I’m totally not a fan of Rent.
EDIT (or, More):
After sleeping on it, I feel better about Rent than I did when I first arrived home. I think elements of its execution bothered me more than its actual content did, although I do have some bones to pick there, too.
First of all, I think Chris Columbus was a poor choice for the film’s director. Some nuggets from the Columbus oeuvre include: Adventures in Babysitting, Home Alone, Mrs. Doubtfire, Nine Months, Stepmom, and two Harry Potter films (the “light” ones).

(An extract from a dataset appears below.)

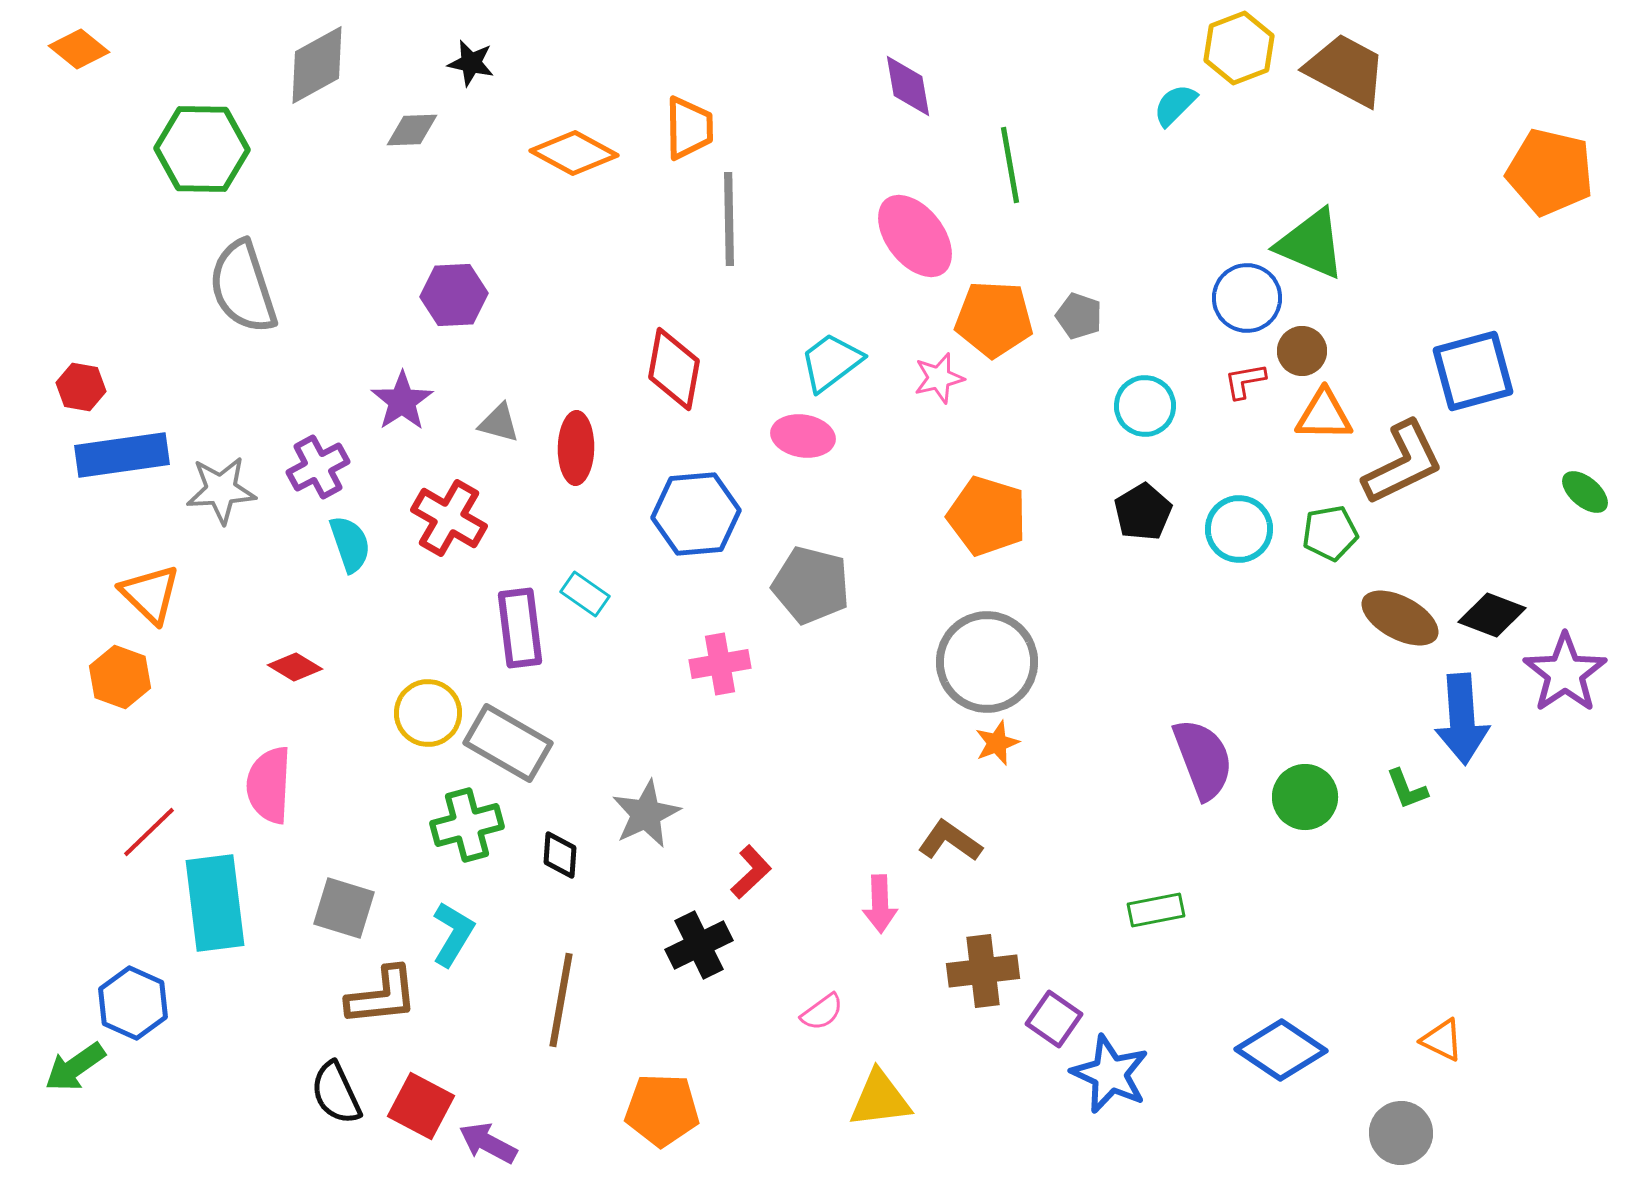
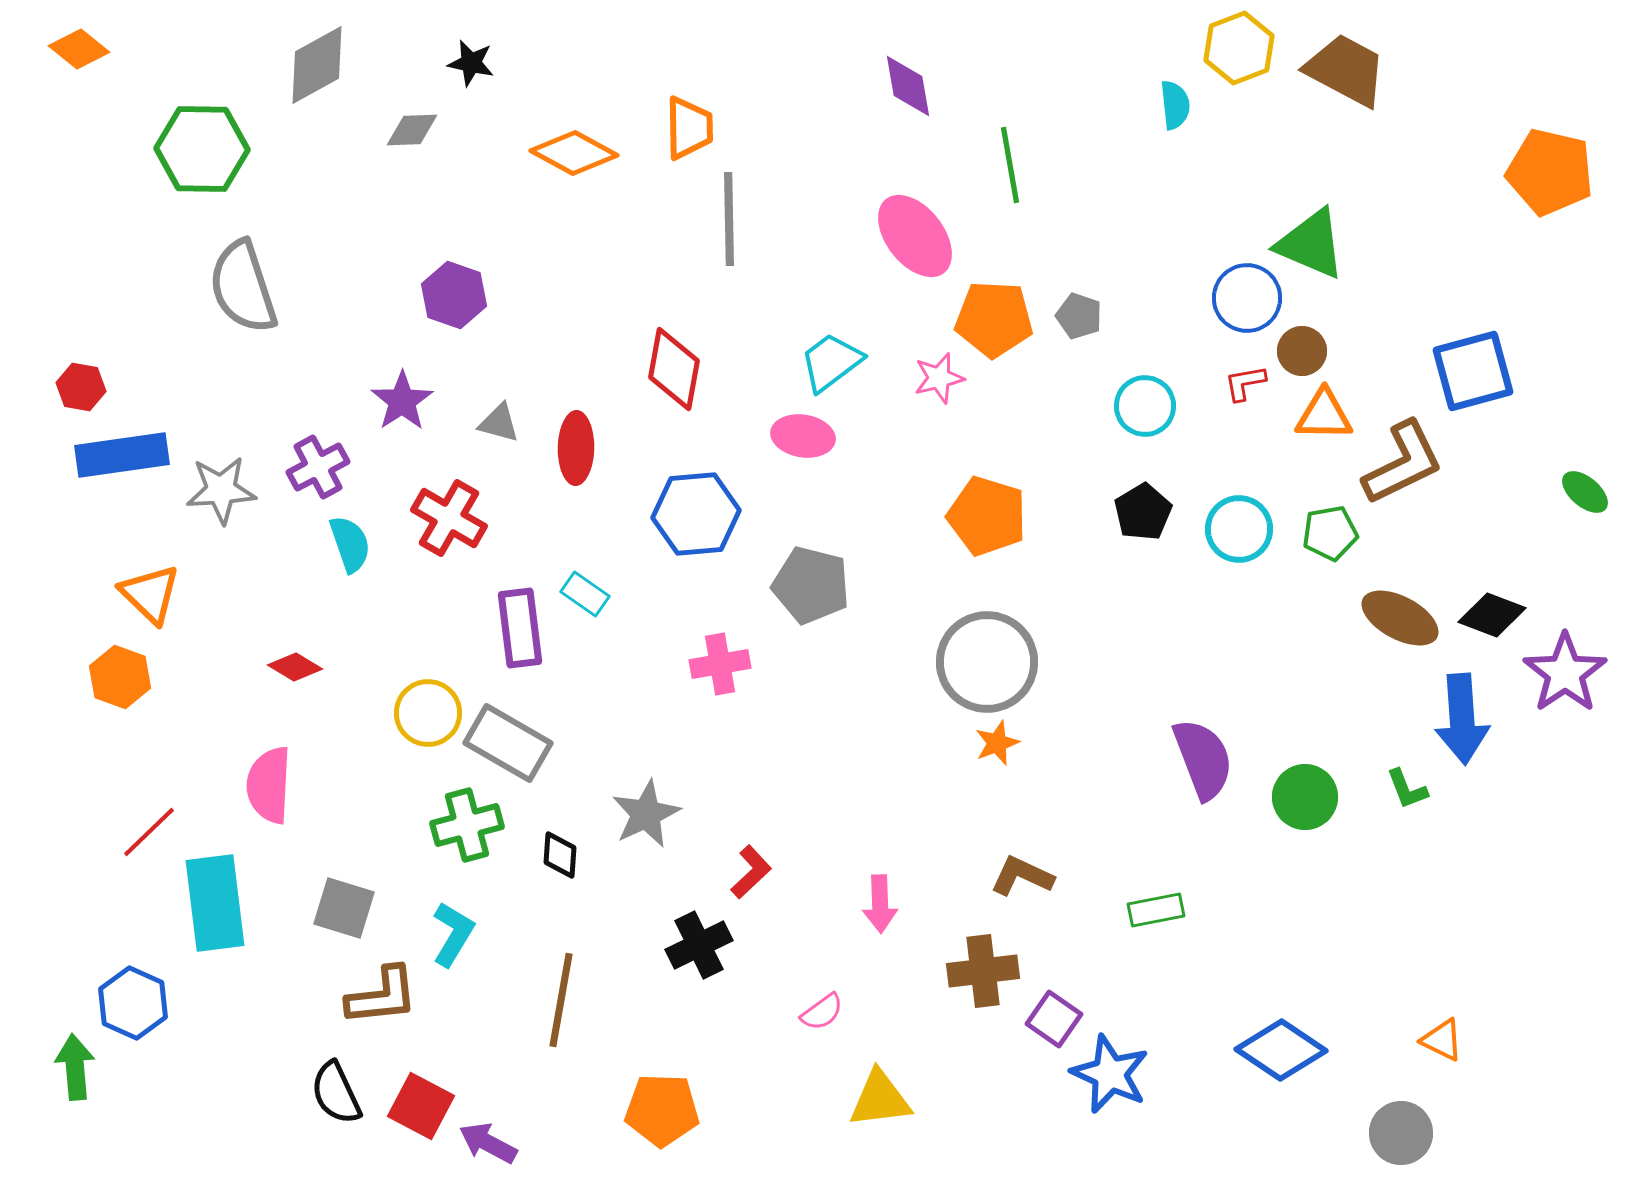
cyan semicircle at (1175, 105): rotated 129 degrees clockwise
purple hexagon at (454, 295): rotated 22 degrees clockwise
red L-shape at (1245, 381): moved 2 px down
brown L-shape at (950, 841): moved 72 px right, 35 px down; rotated 10 degrees counterclockwise
green arrow at (75, 1067): rotated 120 degrees clockwise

I want you to think about poverty, homelessness, and AIDS. Could you imagine Mrs. Doubtfire spearheading an anti-eviction rally? How about Chris from Babysitting moving from blues-bar crooning to bare-midriff pole dancing?
No, me either.
The biggest problem with Rent is that, in terms of production value and innovation, it’s about as fascinating as something you could see on VH1. The extent of Columbus’s ingenuity in translating from stage to screen extends as far as….flashbacks to other times or places while people sing. Oh, and some people vanish during a song—you can’t easily do that on a stage. But by and large, Rent feels like a two-bit taping of a stage show from 8th row center——there isn’t much about this that you can’t duplicate on a stage (or wasn’t already staged in Rent‘s original incarnation). What a waste of time and resources to take what is probably a wonderful and innovative stage show and record it onto digital video.

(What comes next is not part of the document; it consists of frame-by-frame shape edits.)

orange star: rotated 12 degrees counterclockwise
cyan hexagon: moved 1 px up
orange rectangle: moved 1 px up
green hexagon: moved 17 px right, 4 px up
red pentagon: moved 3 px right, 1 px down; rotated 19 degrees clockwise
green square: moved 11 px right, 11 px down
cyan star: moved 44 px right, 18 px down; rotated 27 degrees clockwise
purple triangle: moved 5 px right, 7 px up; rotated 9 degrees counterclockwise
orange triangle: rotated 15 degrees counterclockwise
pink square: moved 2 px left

That said, I was also disappointed by a few things inherent in the story. I’ve never seen Rent on stage, so this was my first encounter with it. I’m assuming it was faithfully transposed from stage to screen, but naturally I’m not sure. First of all, it was disappointing to me that this story concerns poor people on the verge of homelessness who are devastated by AIDS, corporate dishonesty, and heartbreak, yet for all intents and purposes this film could be described as a two and a half hour Noxema commercial: everyone is very beautiful and NOBODY IS SUFFERING FROM ACNE. It’s true—by the end of the film Angel begins to look a little thin(ner) and shows (gasp!) KS lesions, but that’s all.
And while we’re on the subject of Angel’s death: let’s define anticlimax. Although I normally get pretty irritated with the benevolent-drag-queen shtick (see also: Too Wong Foo, Thanks for Everything, Julie Newmar et al), I could buy into the character of Angel, and so, for that reason, I wanted Angel’s death to have weight and resonance.
What I got was a fade out, then a funeral.
I get Rent, though. It’s a story about the absolute pits of existence in the 90s, but it’s about transcendence. I get that. But I don’t like it. I don’t like that Rent seems to imply that if we just pick ourselves up by our bootstraps and sing a peppy song, AIDS doesn’t matter as much, or being a junkie can be kinda cute if she pretends her candle keeps blowing out, or if your song can ressurect the (nearly?) dead. I can’t think of anything more bourgeois than being so blind as to think AIDS as a worldwide phenomenon can be transcended by love and friendship. It seems irresponsible to me.
My last problem with Rent is actually a problem with heterosexual America: after Collins and Angel sing about how much they love each other, they kiss. Someone sitting near me whined, “Ew!!”